Extracted records
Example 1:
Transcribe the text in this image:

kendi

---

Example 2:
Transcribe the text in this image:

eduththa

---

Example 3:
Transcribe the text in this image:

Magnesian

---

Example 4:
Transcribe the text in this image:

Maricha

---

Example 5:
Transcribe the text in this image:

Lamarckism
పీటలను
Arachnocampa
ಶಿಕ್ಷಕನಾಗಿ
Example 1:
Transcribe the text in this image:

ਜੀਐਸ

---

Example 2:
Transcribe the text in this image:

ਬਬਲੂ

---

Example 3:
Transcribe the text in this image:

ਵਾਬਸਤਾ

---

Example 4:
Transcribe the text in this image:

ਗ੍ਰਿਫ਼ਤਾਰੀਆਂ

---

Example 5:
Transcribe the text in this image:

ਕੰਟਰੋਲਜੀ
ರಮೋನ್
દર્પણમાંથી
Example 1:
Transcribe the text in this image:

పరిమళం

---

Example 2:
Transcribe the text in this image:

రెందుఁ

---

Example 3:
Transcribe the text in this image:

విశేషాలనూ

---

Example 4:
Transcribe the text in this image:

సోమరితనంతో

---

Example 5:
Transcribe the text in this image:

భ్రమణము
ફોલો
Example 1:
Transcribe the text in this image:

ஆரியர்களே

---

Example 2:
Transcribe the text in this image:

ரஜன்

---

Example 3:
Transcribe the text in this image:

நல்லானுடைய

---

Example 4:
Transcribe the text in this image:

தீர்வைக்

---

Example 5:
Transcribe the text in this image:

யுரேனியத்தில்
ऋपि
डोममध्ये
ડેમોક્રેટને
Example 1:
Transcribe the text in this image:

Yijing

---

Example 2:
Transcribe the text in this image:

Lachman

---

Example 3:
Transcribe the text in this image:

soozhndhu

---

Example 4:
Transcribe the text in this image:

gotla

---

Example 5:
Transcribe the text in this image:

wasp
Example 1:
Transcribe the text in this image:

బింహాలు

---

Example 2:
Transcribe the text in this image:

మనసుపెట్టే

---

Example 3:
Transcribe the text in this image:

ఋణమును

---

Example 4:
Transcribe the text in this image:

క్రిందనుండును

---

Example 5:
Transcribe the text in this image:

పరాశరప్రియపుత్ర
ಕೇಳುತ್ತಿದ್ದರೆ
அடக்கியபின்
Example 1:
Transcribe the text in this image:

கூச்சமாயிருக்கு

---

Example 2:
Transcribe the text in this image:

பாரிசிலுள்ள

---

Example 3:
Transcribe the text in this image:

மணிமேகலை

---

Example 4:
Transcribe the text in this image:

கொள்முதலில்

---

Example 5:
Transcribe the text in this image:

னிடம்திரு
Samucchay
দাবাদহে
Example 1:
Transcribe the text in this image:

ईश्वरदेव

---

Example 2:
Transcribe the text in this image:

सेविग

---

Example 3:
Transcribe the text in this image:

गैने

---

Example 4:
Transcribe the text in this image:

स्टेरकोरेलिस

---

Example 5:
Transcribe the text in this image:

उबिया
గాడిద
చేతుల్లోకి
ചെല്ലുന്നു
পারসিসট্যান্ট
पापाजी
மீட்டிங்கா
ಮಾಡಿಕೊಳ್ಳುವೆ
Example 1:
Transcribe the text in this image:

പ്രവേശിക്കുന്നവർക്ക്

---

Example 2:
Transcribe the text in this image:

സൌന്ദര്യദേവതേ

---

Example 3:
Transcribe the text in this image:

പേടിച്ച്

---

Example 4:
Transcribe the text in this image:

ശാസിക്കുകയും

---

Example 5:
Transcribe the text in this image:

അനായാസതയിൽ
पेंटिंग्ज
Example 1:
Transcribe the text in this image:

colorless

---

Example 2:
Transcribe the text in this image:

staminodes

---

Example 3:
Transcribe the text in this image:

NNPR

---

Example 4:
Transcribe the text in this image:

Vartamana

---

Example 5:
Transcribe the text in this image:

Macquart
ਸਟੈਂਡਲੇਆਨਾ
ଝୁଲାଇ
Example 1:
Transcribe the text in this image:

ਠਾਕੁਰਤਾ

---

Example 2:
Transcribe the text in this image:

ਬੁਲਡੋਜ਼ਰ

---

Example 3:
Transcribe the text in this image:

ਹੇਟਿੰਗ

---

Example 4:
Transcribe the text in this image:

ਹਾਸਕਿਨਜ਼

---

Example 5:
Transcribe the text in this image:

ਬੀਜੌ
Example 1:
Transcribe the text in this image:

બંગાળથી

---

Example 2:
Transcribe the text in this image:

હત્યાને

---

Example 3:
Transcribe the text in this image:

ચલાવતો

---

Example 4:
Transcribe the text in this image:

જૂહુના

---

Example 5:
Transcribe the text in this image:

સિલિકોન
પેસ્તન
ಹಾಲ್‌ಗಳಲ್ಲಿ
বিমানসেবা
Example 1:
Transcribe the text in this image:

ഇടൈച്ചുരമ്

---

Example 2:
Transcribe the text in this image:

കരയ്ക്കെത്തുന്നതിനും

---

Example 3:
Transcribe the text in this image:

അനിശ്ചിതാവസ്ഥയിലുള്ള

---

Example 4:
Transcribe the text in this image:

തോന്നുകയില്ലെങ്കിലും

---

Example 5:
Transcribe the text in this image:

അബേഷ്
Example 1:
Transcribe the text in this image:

_WORK REQUEST:_
Produce an exact copy of the entries above.

_OUTPUT FOR THIS TASK:_
Example 1:
Transcribe the text in this image:

kendi

---

Example 2:
Transcribe the text in this image:

eduththa

---

Example 3:
Transcribe the text in this image:

Magnesian

---

Example 4:
Transcribe the text in this image:

Maricha

---

Example 5:
Transcribe the text in this image:

Lamarckism
పీటలను
Arachnocampa
ಶಿಕ್ಷಕನಾಗಿ
Example 1:
Transcribe the text in this image:

ਜੀਐਸ

---

Example 2:
Transcribe the text in this image:

ਬਬਲੂ

---

Example 3:
Transcribe the text in this image:

ਵਾਬਸਤਾ

---

Example 4:
Transcribe the text in this image:

ਗ੍ਰਿਫ਼ਤਾਰੀਆਂ

---

Example 5:
Transcribe the text in this image:

ਕੰਟਰੋਲਜੀ
ರಮೋನ್
દર્પણમાંથી
Example 1:
Transcribe the text in this image:

పరిమళం

---

Example 2:
Transcribe the text in this image:

రెందుఁ

---

Example 3:
Transcribe the text in this image:

విశేషాలనూ

---

Example 4:
Transcribe the text in this image:

సోమరితనంతో

---

Example 5:
Transcribe the text in this image:

భ్రమణము
ફોલો
Example 1:
Transcribe the text in this image:

ஆரியர்களே

---

Example 2:
Transcribe the text in this image:

ரஜன்

---

Example 3:
Transcribe the text in this image:

நல்லானுடைய

---

Example 4:
Transcribe the text in this image:

தீர்வைக்

---

Example 5:
Transcribe the text in this image:

யுரேனியத்தில்
ऋपि
डोममध्ये
ડેમોક્રેટને
Example 1:
Transcribe the text in this image:

Yijing

---

Example 2:
Transcribe the text in this image:

Lachman

---

Example 3:
Transcribe the text in this image:

soozhndhu

---

Example 4:
Transcribe the text in this image:

gotla

---

Example 5:
Transcribe the text in this image:

wasp
Example 1:
Transcribe the text in this image:

బింహాలు

---

Example 2:
Transcribe the text in this image:

మనసుపెట్టే

---

Example 3:
Transcribe the text in this image:

ఋణమును

---

Example 4:
Transcribe the text in this image:

క్రిందనుండును

---

Example 5:
Transcribe the text in this image:

పరాశరప్రియపుత్ర
ಕೇಳುತ್ತಿದ್ದರೆ
அடக்கியபின்
Example 1:
Transcribe the text in this image:

கூச்சமாயிருக்கு

---

Example 2:
Transcribe the text in this image:

பாரிசிலுள்ள

---

Example 3:
Transcribe the text in this image:

மணிமேகலை

---

Example 4:
Transcribe the text in this image:

கொள்முதலில்

---

Example 5:
Transcribe the text in this image:

னிடம்திரு
Samucchay
দাবাদহে
Example 1:
Transcribe the text in this image:

ईश्वरदेव

---

Example 2:
Transcribe the text in this image:

सेविग

---

Example 3:
Transcribe the text in this image:

गैने

---

Example 4:
Transcribe the text in this image:

स्टेरकोरेलिस

---

Example 5:
Transcribe the text in this image:

उबिया
గాడిద
చేతుల్లోకి
ചെല്ലുന്നു
পারসিসট্যান্ট
पापाजी
மீட்டிங்கா
ಮಾಡಿಕೊಳ್ಳುವೆ
Example 1:
Transcribe the text in this image:

പ്രവേശിക്കുന്നവർക്ക്

---

Example 2:
Transcribe the text in this image:

സൌന്ദര്യദേവതേ

---

Example 3:
Transcribe the text in this image:

പേടിച്ച്

---

Example 4:
Transcribe the text in this image:

ശാസിക്കുകയും

---

Example 5:
Transcribe the text in this image:

അനായാസതയിൽ
पेंटिंग्ज
Example 1:
Transcribe the text in this image:

colorless

---

Example 2:
Transcribe the text in this image:

staminodes

---

Example 3:
Transcribe the text in this image:

NNPR

---

Example 4:
Transcribe the text in this image:

Vartamana

---

Example 5:
Transcribe the text in this image:

Macquart
ਸਟੈਂਡਲੇਆਨਾ
ଝୁଲାଇ
Example 1:
Transcribe the text in this image:

ਠਾਕੁਰਤਾ

---

Example 2:
Transcribe the text in this image:

ਬੁਲਡੋਜ਼ਰ

---

Example 3:
Transcribe the text in this image:

ਹੇਟਿੰਗ

---

Example 4:
Transcribe the text in this image:

ਹਾਸਕਿਨਜ਼

---

Example 5:
Transcribe the text in this image:

ਬੀਜੌ
Example 1:
Transcribe the text in this image:

બંગાળથી

---

Example 2:
Transcribe the text in this image:

હત્યાને

---

Example 3:
Transcribe the text in this image:

ચલાવતો

---

Example 4:
Transcribe the text in this image:

જૂહુના

---

Example 5:
Transcribe the text in this image:

સિલિકોન
પેસ્તન
ಹಾಲ್‌ಗಳಲ್ಲಿ
বিমানসেবা
Example 1:
Transcribe the text in this image:

ഇടൈച്ചുരമ്

---

Example 2:
Transcribe the text in this image:

കരയ്ക്കെത്തുന്നതിനും

---

Example 3:
Transcribe the text in this image:

അനിശ്ചിതാവസ്ഥയിലുള്ള

---

Example 4:
Transcribe the text in this image:

തോന്നുകയില്ലെങ്കിലും

---

Example 5:
Transcribe the text in this image:

അബേഷ്
Example 1:
Transcribe the text in this image:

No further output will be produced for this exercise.